Statistics are also used in the interpretation of data. The statistical programs available through commercial statistical packages and the freely downloadable R Project for Statistical Computing (https://www.r-project.org/) cover a broad range of analytical approaches that have been widely vetted within the statistical community. It is common to develop R packages to implement novel statistical and computational algorithms appearing in the literature. Learning R requires a commitment from an investigator; other approaches only require more awareness of how to use the packages. One can perform analyses in a popular spreadsheet program or in a package for laboratory analyses, but this shifts to the investigator the responsibility for statistical thinking to clarify the experimental setting and select the correct analytic approach. The proprietary spreadsheet Excel can, in addition to performing the Student t test to compare 2 groups with equal variances, perform the Welch t test to address inequality of variance in the setting of small sample sizes. The proprietary laboratory package GraphPad Prism can perform repeated measures analysis of variance (ANOVA) on serial measurements of tumor burden over time within mice; options within ANOVA identify the data structures and specifications required to implement the correct analysis.

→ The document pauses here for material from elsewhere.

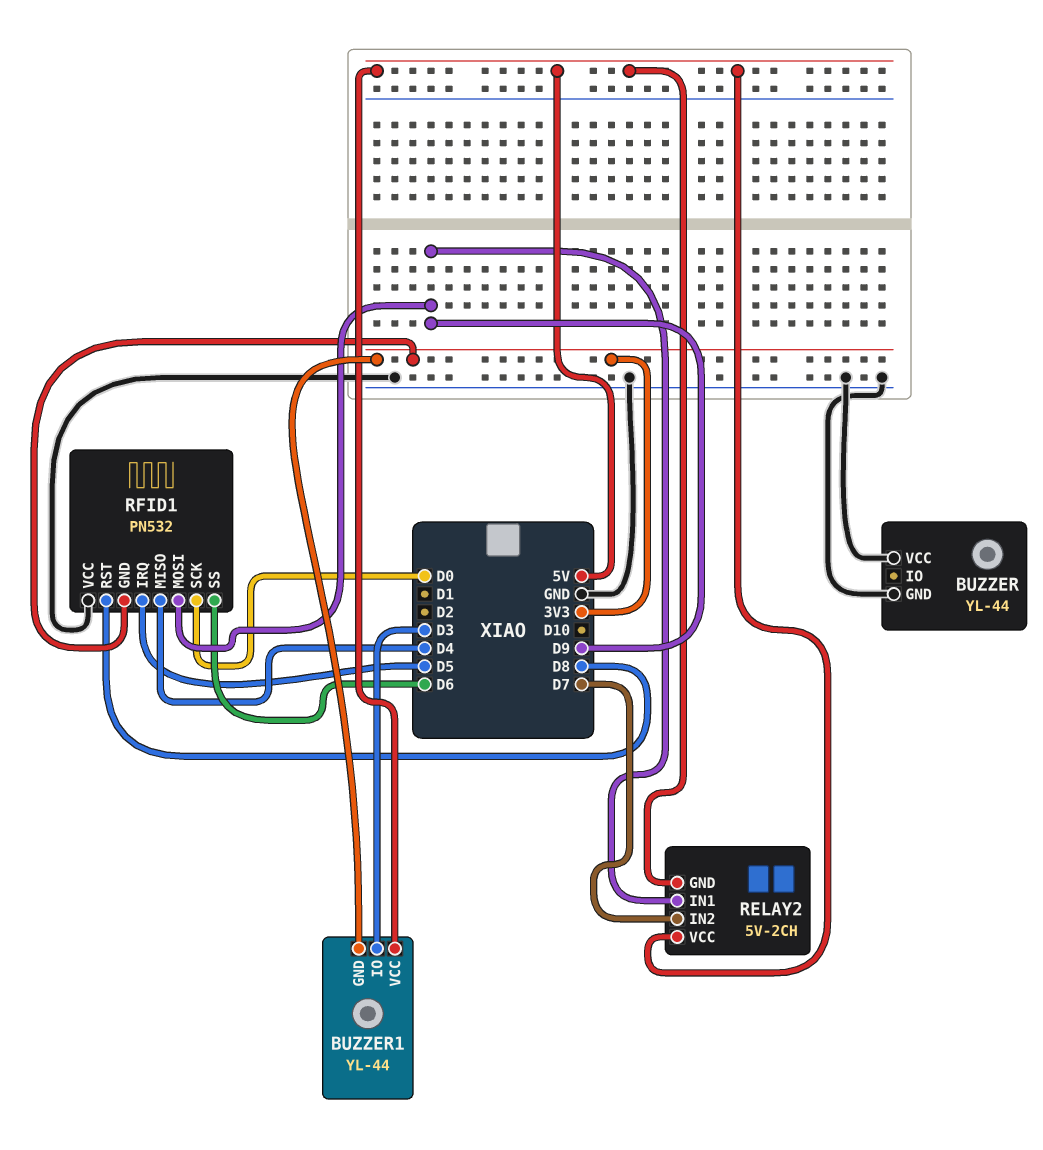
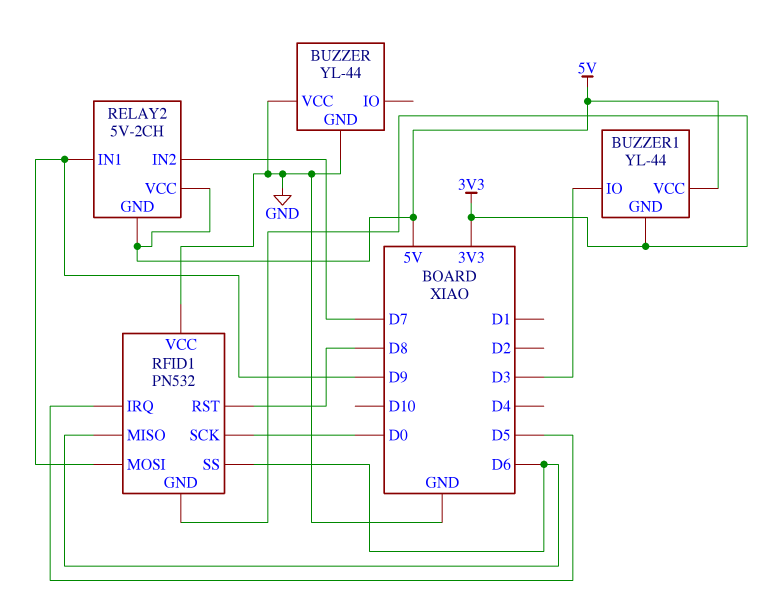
RFID1 pin MISO: D4 -> D6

Statistical thinking emphasizes the ability to identify the requirements of the statistical test. In the first setting I have cited, the Student t test uses a pooled estimate of the common variance of the 2 groups under study to generate the standard deviation of the difference for the test. If the 2 variances are quite different, they cannot reasonably be pooled. The Welch t test can accommodate such differences. In the murine example, most investigators clearly wish to test whether the trajectory of tumor growth over time differs between animals receiving a novel agent and those receiving vehicle control. If tumor burden is assessed 9 times in 3 weeks, the issue is not whether there is a difference at the 0.05 level on 1 of the 9 time points, but of whether the trajectory of growth—a single assessment over the 3 weeks—differs between groups. The statistical analysis needs to explicitly consider the tumor measurements within each of the animals, to perform the testing with the appropriate number of degrees of freedom. In each of these examples, what is required is an understanding of the assumptions of the analytic approach and how to communicate this to the analysis package.
Statistical thinking is not a focus on P values; P values only quantify for you the probability of observing the data actually generated by your experiment when the null hypothesis is indeed true. Statistical thinking is about developing a logical and critical approach to medical research, an understanding of the assumptions of testing and the challenges of analysis. It enhances the sophistication with which you read the literature. Statistical thinking raises the level of your science.